Interior Minister and far-right leader Matteo Salvini denies aid ship to dock and asks Malta to accept it, reports say.

Italy’s new populist government will refuse to let a humanitarian boat carrying more than 600 refugees and migrants dock at any of its ports and has asked the tiny Mediterranean country of Malta to open its doors to the vessel, according to media reports.

 

Malta said it had nothing to do with the rescue operation, opening the prospect of a diplomatic standoff between the two European Union allies.

 

“From now also Italy begins to say NO to the traffic of human beings, NO to the business of illegal immigration,” Matteo Salvini, Italian interior minister and head of the far-right League party, wrote on Twitter on Sunday.

 

“My goal is to guarantee a peaceful life for these children in Africa and for our children in Italy,” added Salvini, who is also a deputy prime minister after campaigning on a staunchly anti-immigrant platform, vowing to “put Italians first” and send hundreds of thousands of undocumented migrants “home”.

 

More than 600,000 people have reached Italy by boat from Africa in the past five years.
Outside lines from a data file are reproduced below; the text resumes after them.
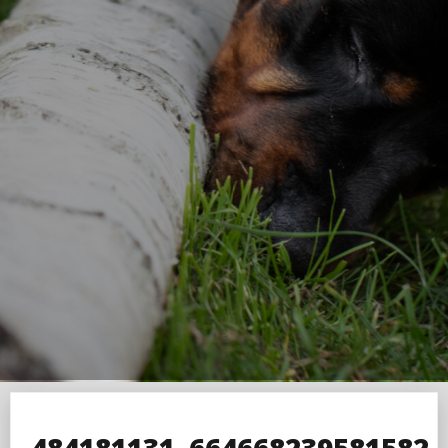
484181131_664668239581582_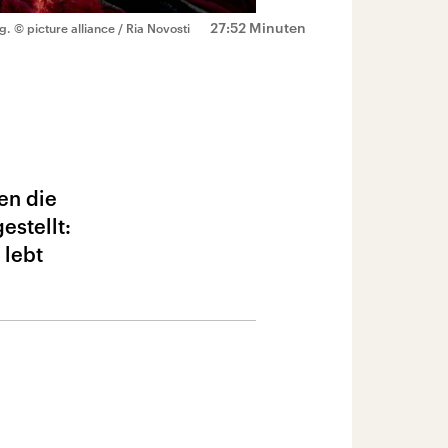
27:52 Minuten
g.
© picture alliance / Ria Novosti
en die
estellt:
 lebt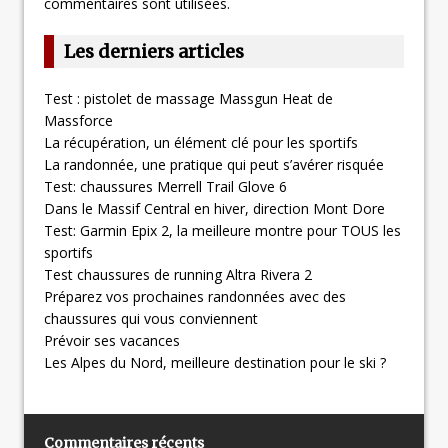
commentaires sont utilisées
.
Les derniers articles
Test : pistolet de massage Massgun Heat de
Massforce
La récupération, un élément clé pour les sportifs
La randonnée, une pratique qui peut s’avérer risquée
Test: chaussures Merrell Trail Glove 6
Dans le Massif Central en hiver, direction Mont Dore
Test: Garmin Epix 2, la meilleure montre pour TOUS les
sportifs
Test chaussures de running Altra Rivera 2
Préparez vos prochaines randonnées avec des
chaussures qui vous conviennent
Prévoir ses vacances
Les Alpes du Nord, meilleure destination pour le ski ?
Commentaires récents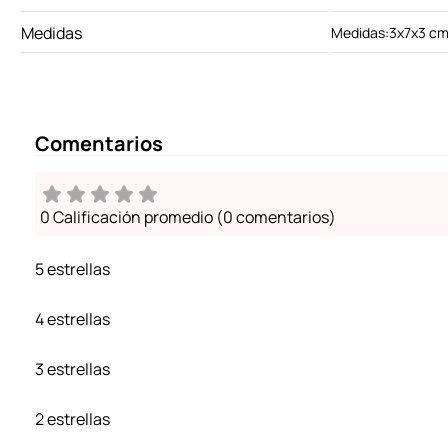
Medidas
Medidas:3x7x3 c
Comentarios
0 Calificación promedio
(0 comentarios)
5 estrellas
4 estrellas
3 estrellas
2 estrellas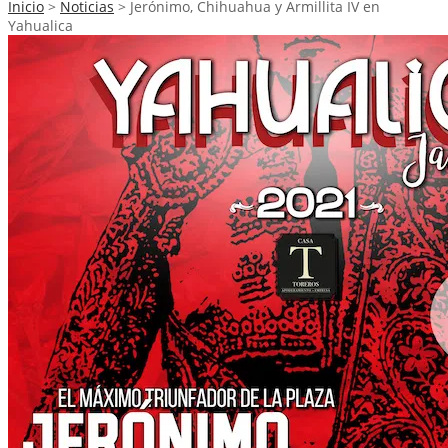
Inicio
>
Noticias
>
Jerónimo, Chihuahua y Armillita IV en
Yahualica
Numbers have dropped dramatically in recent months, but there has been a rise in rescues in recent days, presenting Salvini with his first test as minister.

 

Earlier on Sunday, the charity SOS Mediterranee on Twitter that its rescue ship, The Aquarius, had taken on board 629 refugees and migrants, including 123 unaccompanied minors, 11 other children and seven pregnant women.

 

The charity said the group of mainly sub-Saharan Africans were picked up in six different rescue operations off the coast of Libya and included hundreds who were plucked from the sea by Italian naval units and then transferred to The Aquarius.

 

“The boat is now heading north towards a secure port,” SOS Mediterranee tweeted on Sunday without specifying its destination, though virtually every such boat over the past five years has ended up in Italy.